Single-Cell Profiling of the Gut: Uncovering the Roots of Crohn's Disease

Read the full scientific paper here: Single-Cell RNA Sequencing of Terminal Ileal Biopsies Identifies Signatures of Crohn’s Disease Pathogenesis

The Big Picture

Crohn's disease (CD) is a chronic inflammatory bowel disease (IBD) that can be incredibly unpredictable. Symptoms, severity, and how well a person responds to medications vary significantly from patient to patient. To better understand why this happens and to find new ways to treat it, we need to know exactly what is going wrong at the microscopic level of individual cells.

To do this our IBDverse team built the largest to-date, and most detailed, cellular map (atlas) of the terminal ileum—the part of the small intestine most commonly affected by Crohn's disease. This atlas of the terminal ileum offered us the unique opportunity to ask questions about the differences between healthy cells and diseased cells.

How We Did It

We used a cutting-edge technology called single-cell RNA sequencing. Imagine taking a smoothie and being able to pull out and examine every single piece of fruit that went into it. In our case the smoothie is gut tissue and we developed a novel way to gently break down that gut tissue into the thousands and thousands of cells (fruits) that compose each gut biopsy.

Every cell in the body contains the same DNA but cells look, behave and respond differently as a result of how they activate and deactivate different genes in the genome. Some intestinal cells will activate digestive genes to produce enzymes which break down food whilst other intestinal cells will activate immune genes to fight off infection. We know that in the guts of people with IBD, genes are activated and deactivated in a way that can cause disease but before this study it was unclear what was happening at the cellular level.

Our approach allowed us the opportunity to look at the way genes were switched on and off inside over 1.1 million single cells taken from 343 people (111 patients with Crohn's disease and 232 healthy individuals). This allowed us to identify all the different types of cells in the gut and see exactly which ones are misbehaving during a Crohn's flare-up.

What We Found

Our massive dataset revealed several new insights into how Crohn's disease develops and persists in the gut:

1. The Gut Barrier Remembers Inflammation.

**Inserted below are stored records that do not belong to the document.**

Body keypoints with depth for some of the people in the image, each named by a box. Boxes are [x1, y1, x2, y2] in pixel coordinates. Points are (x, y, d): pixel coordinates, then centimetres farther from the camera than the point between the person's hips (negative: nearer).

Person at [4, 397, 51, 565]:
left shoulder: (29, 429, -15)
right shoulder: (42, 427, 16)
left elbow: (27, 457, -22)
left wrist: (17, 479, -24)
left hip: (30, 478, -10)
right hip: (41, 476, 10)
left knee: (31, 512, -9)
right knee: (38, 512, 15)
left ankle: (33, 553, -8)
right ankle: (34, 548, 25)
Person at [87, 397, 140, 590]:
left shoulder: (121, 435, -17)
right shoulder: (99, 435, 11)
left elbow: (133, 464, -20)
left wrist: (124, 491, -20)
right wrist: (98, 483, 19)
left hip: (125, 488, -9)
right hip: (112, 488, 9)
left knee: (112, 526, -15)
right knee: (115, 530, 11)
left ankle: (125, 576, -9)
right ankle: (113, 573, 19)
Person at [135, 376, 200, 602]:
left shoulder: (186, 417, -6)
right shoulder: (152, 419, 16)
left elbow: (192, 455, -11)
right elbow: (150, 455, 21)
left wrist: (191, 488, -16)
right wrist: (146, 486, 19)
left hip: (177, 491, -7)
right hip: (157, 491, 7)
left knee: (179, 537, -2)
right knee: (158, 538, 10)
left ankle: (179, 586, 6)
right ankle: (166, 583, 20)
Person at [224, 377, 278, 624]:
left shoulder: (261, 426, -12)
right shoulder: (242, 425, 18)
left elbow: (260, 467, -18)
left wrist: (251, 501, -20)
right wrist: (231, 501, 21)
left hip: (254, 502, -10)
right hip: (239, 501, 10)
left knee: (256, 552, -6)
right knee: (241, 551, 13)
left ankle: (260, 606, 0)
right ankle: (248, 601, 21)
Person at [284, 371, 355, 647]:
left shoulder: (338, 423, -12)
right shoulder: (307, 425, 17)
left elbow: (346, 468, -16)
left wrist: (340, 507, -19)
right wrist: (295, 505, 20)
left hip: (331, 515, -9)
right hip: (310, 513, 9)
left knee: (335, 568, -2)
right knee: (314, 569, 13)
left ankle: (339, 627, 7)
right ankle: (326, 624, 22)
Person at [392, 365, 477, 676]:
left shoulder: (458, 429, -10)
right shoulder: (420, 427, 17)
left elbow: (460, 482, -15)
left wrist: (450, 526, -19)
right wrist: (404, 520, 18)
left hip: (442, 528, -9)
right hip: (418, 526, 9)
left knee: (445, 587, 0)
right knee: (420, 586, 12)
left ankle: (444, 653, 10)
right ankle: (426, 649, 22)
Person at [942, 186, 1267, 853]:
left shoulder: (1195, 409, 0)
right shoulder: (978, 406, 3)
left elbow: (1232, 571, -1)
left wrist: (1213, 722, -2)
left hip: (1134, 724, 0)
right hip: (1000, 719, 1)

The cells lining the inside of your gut (epithelial cells) act as a barrier. We found that in Crohn's disease, these cells are stressed by immune signals called "interferons." Surprisingly, these stressed-out signatures were found even in the gut's stem cells (the cells responsible for regenerating the gut lining), and they persisted even after the visible inflammation had healed. This suggests the gut lining holds a "memory" of the inflammation, which might explain why the disease can flare up again in the same spots.
2. Identifying the "Troublemaker" Immune Cells. By mapping out the immune cells, we pinpointed a specific group of cells called ITGA4+ macrophages as key drivers of the disease. In a healthy gut, macrophages help clear away debris. But in Crohn's disease, these specific macrophages produce high levels of inflammatory signals (like IL-6, IL-12, and IL-23) that keep the inflammation going.
3. Connecting the Dots with Genetics We know that genetics play a role in Crohn's disease risk. By combining our single-cell data with genetic data, we were able to link specific genetic risks directly to inflammatory monocytes and macrophages. This proves that both the immune cells that naturally reside in your gut and the ones recruited from your blood during a flare are central to how the disease is triggered in individuals with a genetic predisposition.

What This Means for Patients

While this research is done in a lab, it has real-world implications for the future of Crohn's care:

• Better Targeted Therapies: By identifying the exact cells (like ITGA4+ macrophages) and the exact signals (like IL-23 and interferons) causing the damage, drug developers can design more precise medications that stop inflammation at the source.
• Understanding Relapse: Discovering that healed tissue still carries molecular "scars" or inflammatory memories helps explain why achieving deep, long-lasting remission can be so difficult, and points to new ways we might treat the gut to truly "reset" it.
• A Public Resource: We made the IBDverse dataset open to researchers worldwide. This means scientists everywhere can use our map to speed up their own research, accelerating the path to new treatments and potentially a cure.